Kaynak metin:
>>>>

Medya Patronlarının Umursamazlığı: Gazeteci mi, Kulu mu?

Gazetecinin kalemini sansürleyen bazen devlet değil, patronu olur.
Türkiye’de medya, büyük ölçüde sermaye gruplarının elinde. Haber merkezleri, holding çıkarlarının vitrini haline geldi. Gazeteci, maaşını patronundan aldığı için değil, toplumdan aldığı sorumluluk nedeniyle haber yapar; ama patronlar bu gerçeği unuttu.

Bugün birçok gazeteci, düşük ücretlerle, uzun mesai saatlerinde, baskı altında çalışıyor. Sendikalı olduğu için işten atılanlar, tazminatlarını alamayanlar, yıllarını verdiği kurumdan bir e-posta ile kapının önüne konulanlar var.
Gazetecilik artık sadece “tehlikeli” değil, aynı zamanda “güvencesiz” bir meslek haline geldi.

Çağdaş Gazeteciler Derneği’nin (ÇGD) son raporuna göre, son yıllarda binlerce gazeteci işsiz. Pek çoğu başka işlerde çalışmak zorunda kaldı. Kimisi kuryelik yapıyor, kimisi çağrı merkezinde.
Gazetecilik artık sadece yoksullukla değil, onur mücadelesiyle sürdürülüyor.

 

Dünya Medyasında Gazeteci Değeri ve Türkiye Gerçeği

Batı Avrupa’da bir gazeteci, haberi nedeniyle kovulmaz; tersine ödül alır. ABD’de bir muhabir, devletin gizlediği bir gerçeği ortaya çıkardığında, “kamu yararı” ilkesiyle korunur.
Norveç’te, İsveç’te, Almanya’da gazetecinin maaşı geçimini sağlar; Türkiye’deyse gazeteci, ya iki iş yapar ya da borçla yaşar.

Dünya basını, gazeteciyi demokrasinin “dördüncü kuvveti” olarak tanımlar. Türkiye’de ise bu kuvvet, çoğu zaman güç sahiplerinin menfaatine göre susturulur.

<<<<

Kayıtlı bilgiler:

>>>>

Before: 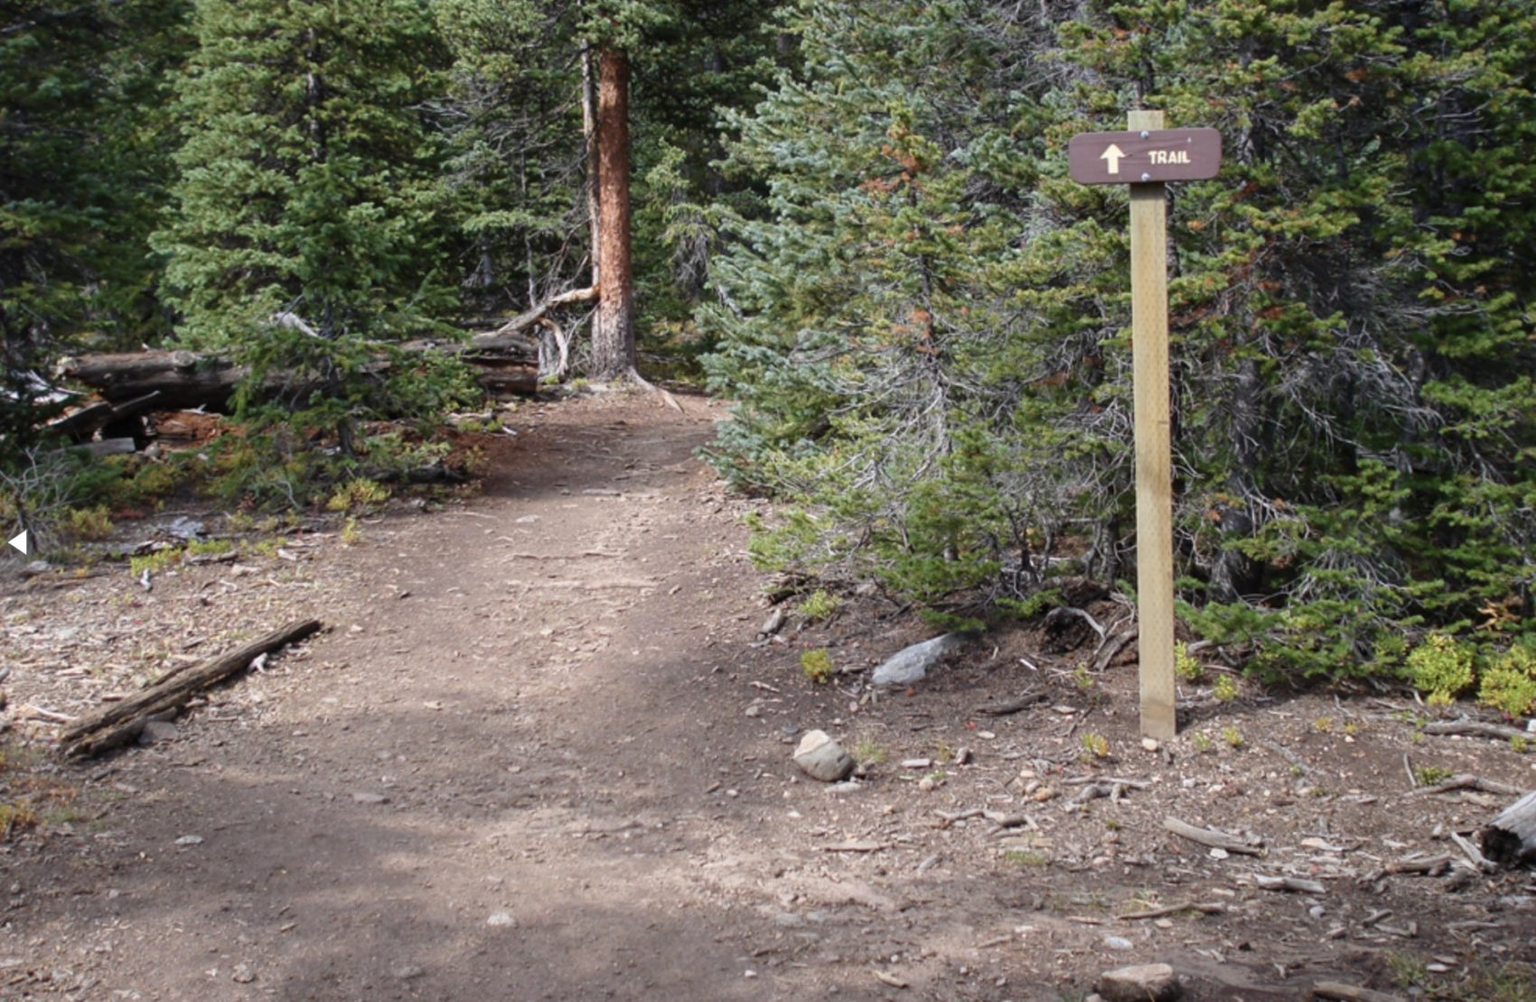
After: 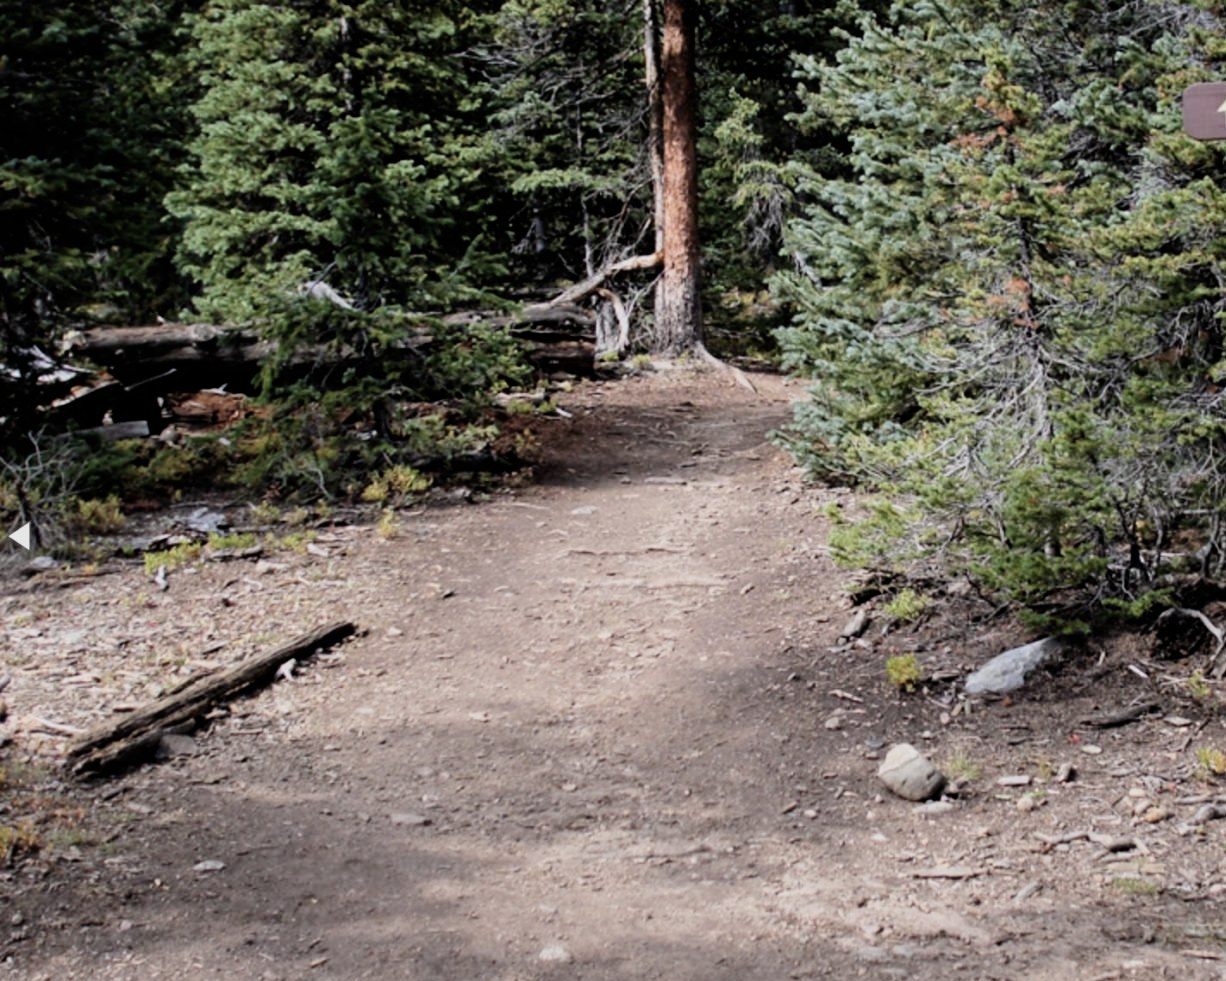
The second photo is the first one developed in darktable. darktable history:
filmic rgb: black relative exposure -5.14 EV, white relative exposure 3.96 EV, hardness 2.9, contrast 1.389, highlights saturation mix -29.85%, iterations of high-quality reconstruction 0
crop: top 5.807%, right 27.861%, bottom 5.66%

<<<<

Kısa alıştırma 1: Gazetecilerin durumunu anlatan yazıda adı geçen ülkelerin hepsini sıralayın. Bölge adlarını listeye almayın.
Kısa alıştırma 2: Lütfen gazetecilerin durumunu anlatan yazıyı kaldığı yerden sürdürün.

Yanıt 1: Türkiye, ABD, Norveç, İsveç, Almanya

Yanıt 2:
Bir ülkede gazeteciler hapse giriyor, öldürülüyor, yoksullaştırılıyorsa; orada sadece basın değil, toplumun vicdanı da baskı altındadır.

 

Gazeteciliğin Vicdanı: Uğur Mumcu’nun Gölgesinde

Uğur Mumcu’nun şu sözü, her 21 Ekim’de yeniden yankılanmalı:

 “Bir ülkenin gerçek sahibi ve efendisi, o ülkenin üreticisidir; gazetecisi, işçisidir, köylüsüdür, öğretmenidir.”

 

Bu cümle, gazeteciliğin özünü anlatır. Çünkü gazeteci, halkın sesidir; yoksulun, hak arayanın, unutulanın sesi.
Ancak bu ülkede gazetecilik, patronların gölgesinde ve siyasetçilerin hedefinde. Her yeni iktidar, “kendi medyasını” yaratmaya çalışıyor; her yeni dönem, “istenmeyen kalemleri” tasfiye ediyor.

Ne yazık ki, basın özgürlüğü endekslerinde Türkiye, Afrika’daki savaş ülkeleriyle aynı sıralarda yer alıyor. Bu tabloyu değiştirmek için sadece yasalar değil, vicdanlar da değişmeli.

 

Gazetecinin Suçu: Gerçeği Yazmak

Türkiye’de gazetecinin tek suçu, gerçeği yazmak.
Bir haberde devletin eksikliği varsa, “ihanet” sayılıyor. Bir belgede yolsuzluk varsa, “dezenformasyon” deniliyor.
Ama gazetecilik, tam da bu yüzden vardır. Çünkü yalanın en güçlü olduğu yerde, hakikati fısıldayan kalem olmak cesaret ister.

Bugün hâlâ, Anadolu’nun dört bir yanında, Samsun’dan Diyarbakır’a, Van’dan İzmir’e kadar genç muhabirler, kısıtlı imkânlarla haber peşinde koşuyor.
Kamerasını kendi maaşından alan, benzin parasını cebinden ödeyen, ama “haber halkındır” diyerek yola çıkan bu gençler, bu mesleğin gerçek sahipleridir.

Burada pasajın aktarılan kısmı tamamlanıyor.